Glaucoma is a progressive eye disease. The damage it causes worsens over time, but early detection improves the prognosis. Researchers in the Biomechanical Engineering Group at the University of Liverpool are improving the management of this vision-threatening condition, developing more accurate techniques to avoid misdiagnosis and allow optimal treatment.
Glaucoma is a leading cause of irreversible blindness, affecting 76 million people worldwide. The disease is associated with elevated intra-ocular pressure – the fluid pressure inside the eye – which causes pressure on the optic nerve head and damages the nerves that link the light-sensitive cells of the retina to the brain.

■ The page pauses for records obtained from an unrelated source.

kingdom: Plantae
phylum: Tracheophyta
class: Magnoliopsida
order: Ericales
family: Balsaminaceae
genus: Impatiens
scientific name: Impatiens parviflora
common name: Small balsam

The main modifiable risk factor for glaucoma is intraocular pressure, so its accurate measurement is essential for adequate treatment of the disease.

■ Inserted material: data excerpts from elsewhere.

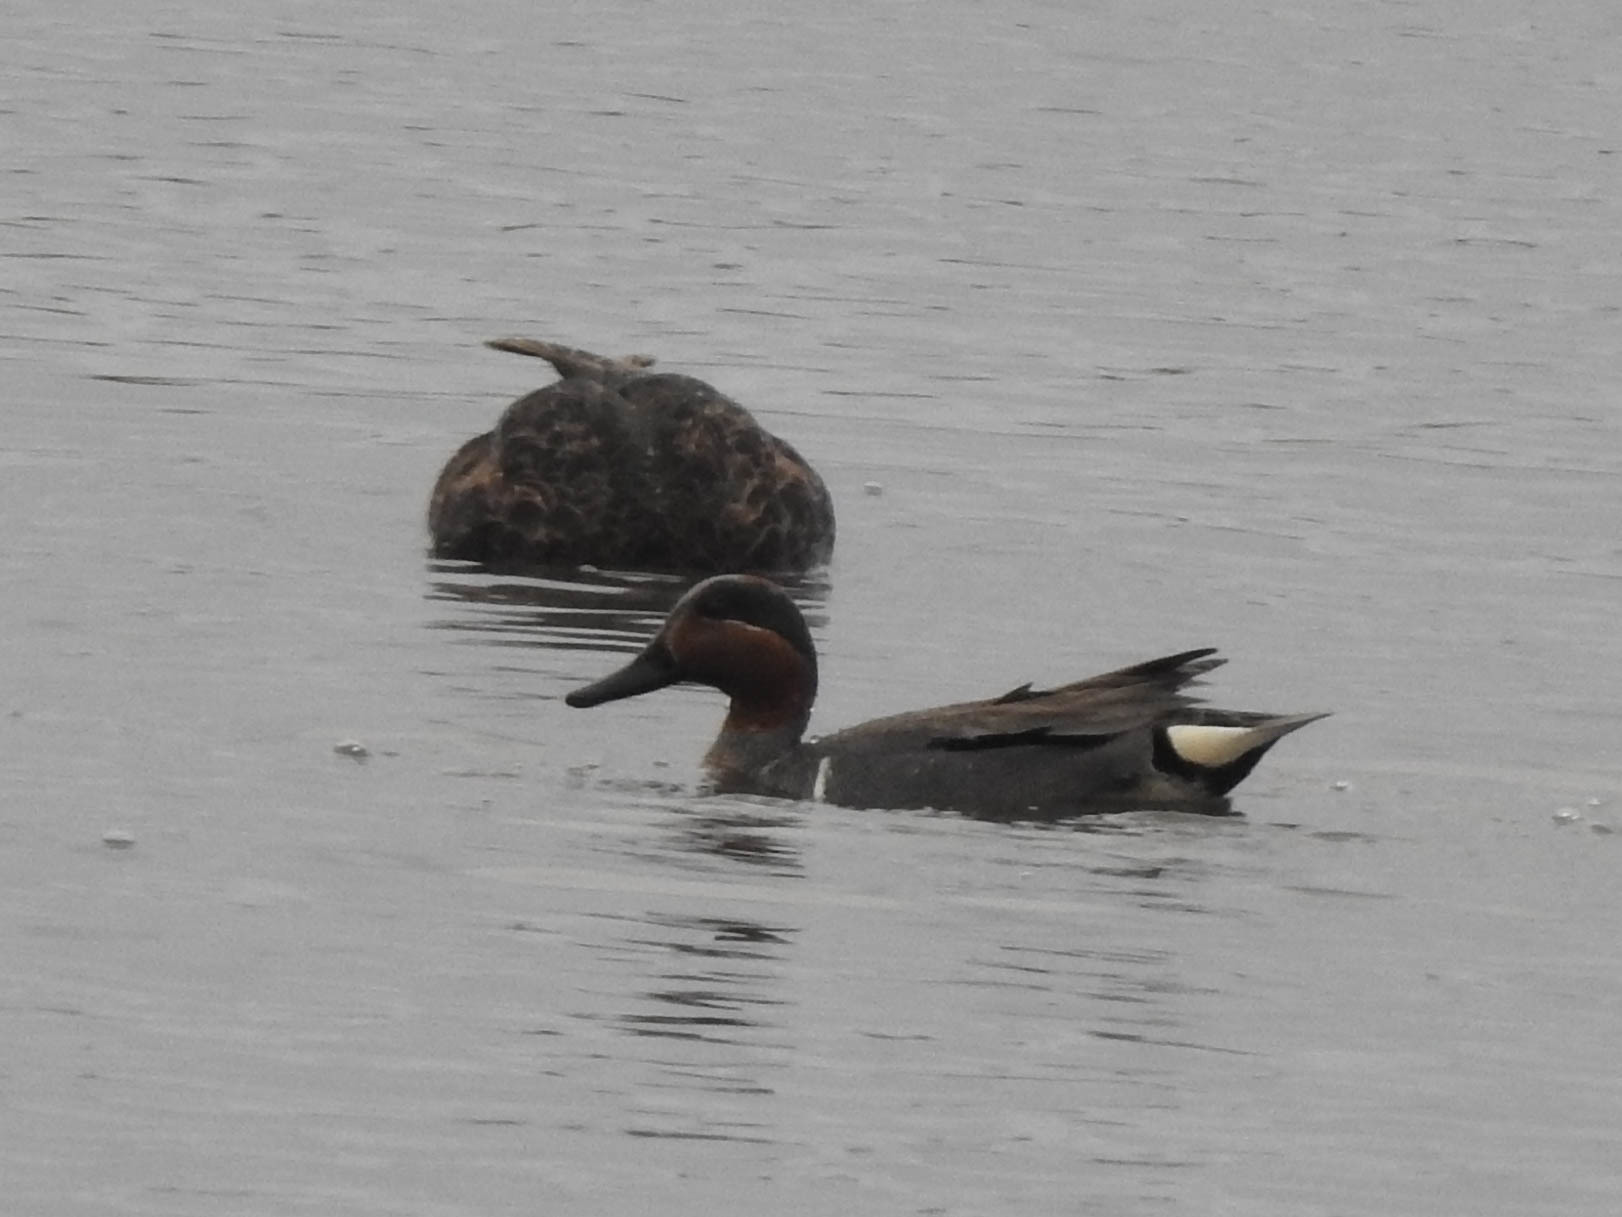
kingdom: Animalia
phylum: Chordata
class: Aves
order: Anseriformes
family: Anatidae
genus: Anas
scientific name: Anas crecca
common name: Eurasian teal
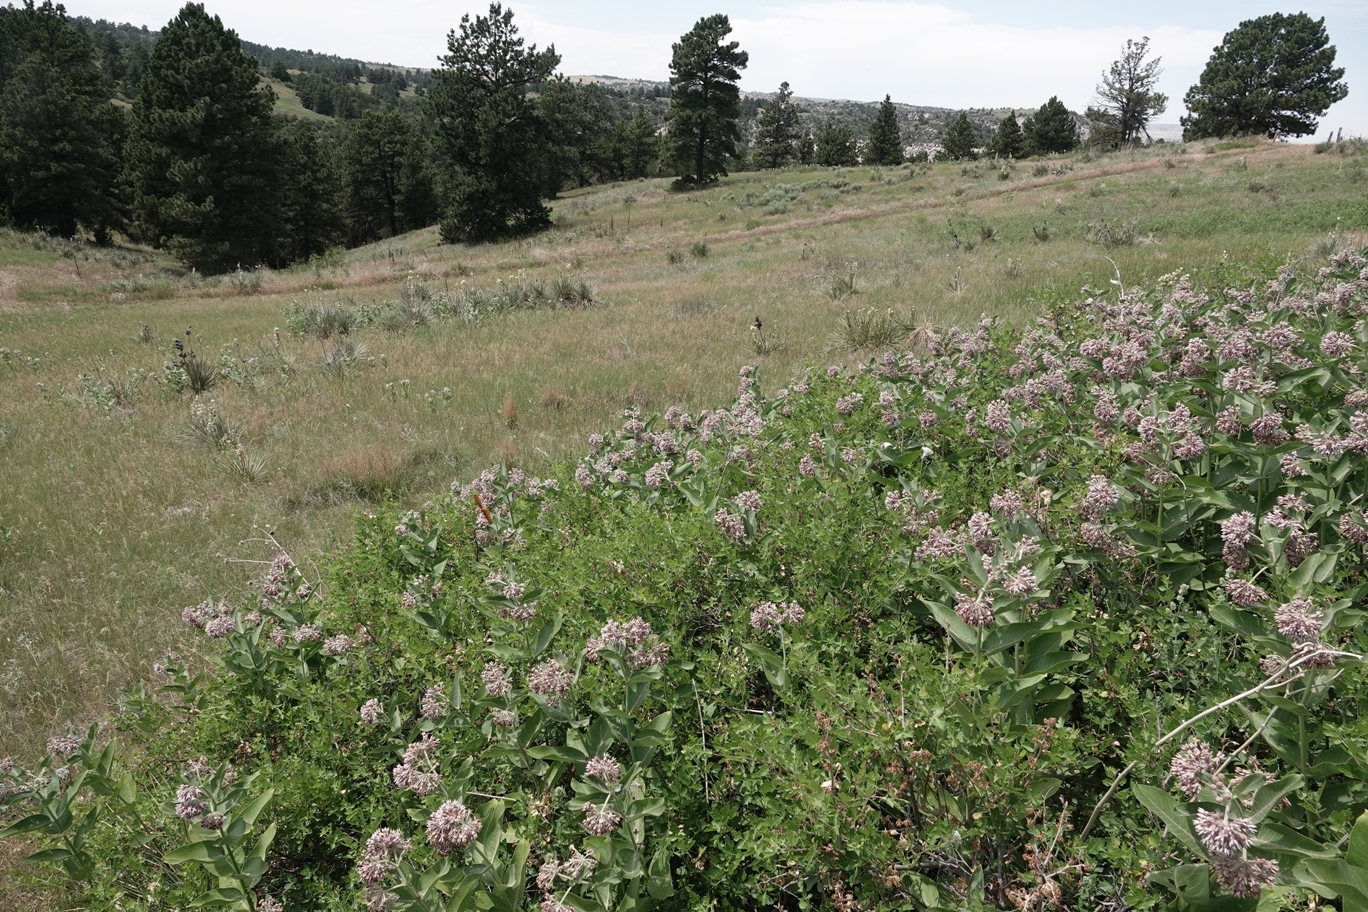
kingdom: Plantae
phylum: Tracheophyta
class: Magnoliopsida
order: Gentianales
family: Apocynaceae
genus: Asclepias
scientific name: Asclepias speciosa
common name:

Until recently, all intra-ocular pressure measurement techniques were influenced by the stiffness of the cornea – the front window of the eye, and the resulting inaccuracies have led to both false negatives and false positives in glaucoma risk profiling. Research has shown that poor measurement has also meant that 15 per cent of glaucoma patients eventually lose their eyesight within 15 years while under treatment.
Our state-of-the-art technique for measuring internal eye pressure has been applied within a widely used commercial glaucoma diagnostic device, and have benefitted hundreds of thousands of glaucoma patients worldwide.Professor Ahmed Elsheikh
To address this challenge, researchers in the Biomechanical Engineering Group led by Professor Ahmed Elsheikh have used modelling to develop innovative methods to estimate the cornea’s biomechanical behaviour and measure intra-ocular pressure. The team has developed this technique to more accurately measure the eye’s internal pressure using a combination of experimental laboratory testing and clinical validation methods, complemented by numerical simulations of the eye (cornea) and its changes during disease and ageing.
This state-of-the-art technique for measuring internal eye pressure requires only minimal staff training because it is a non-contact device, ensuring widespread clinical implementation to save people’s sight.
The new technology that measures the eye’s internal pressure is being implemented in several clinical centres around the world. In addition to better patient outcomes, it can help to relieve the economic burden on healthcare by better and more accurate diagnosis.
While the focus at the beginning was glaucoma management, the technology has been widened to include risk profiling of keratoconus, and now ectasia, another progressive non-reversible eye condition. Early and emerging results indicate the importance of the new technique for selecting suitable patients for refractive surgery, as well as optimising use of the collagen cross-linking treatment used to prevent keratoconus progression.
The University’s Biomechanical Engineering Group is also part of a European consortium of academic experts, eye clinics and companies working to develop new imaging techniques to diagnose and treat eye pathologies in a personalised manner. The IMCUSTOMEYE project, funded by the European Commission's Horizon 2020 programme, aims to implement non-invasive techniques for patients with corneal disease and glaucoma.
Despite the fact that these treatments, and the conditions they help with, interact or interfere mechanically with the cornea, there is currently no method to accurately measure corneal biomechanical properties in vivo. Such a method would be essential for customising these treatments for individual patients’ needs and ultimately improving their clinical outcomes. The IMCUSTOMEYE project is intended to address this need.
The group is currently developing two devices as part of the IMCUSTOMEYE project. The first device is an air puff based instrument that closely monitors the cornea’s deformation under an external air pressure and uses advanced mathematical and statistical techniques to determine the cornea’s biomechanical properties and estimate the eye’s internal pressure – needed for glaucoma management. The second device is intended as a screening device for keratoconus. The device monitors cornea’s response to a sound excitation and uses asymmetry in amplitudes of corneal vibration as a possible sign of the local weakness associated with the disease in its preclinical stages.
Three patent applications have been filed so far with contributions from Liverpool for different aspects of the technology, and efforts to commercialise the devices to companies within the project consortium and outside are ongoing.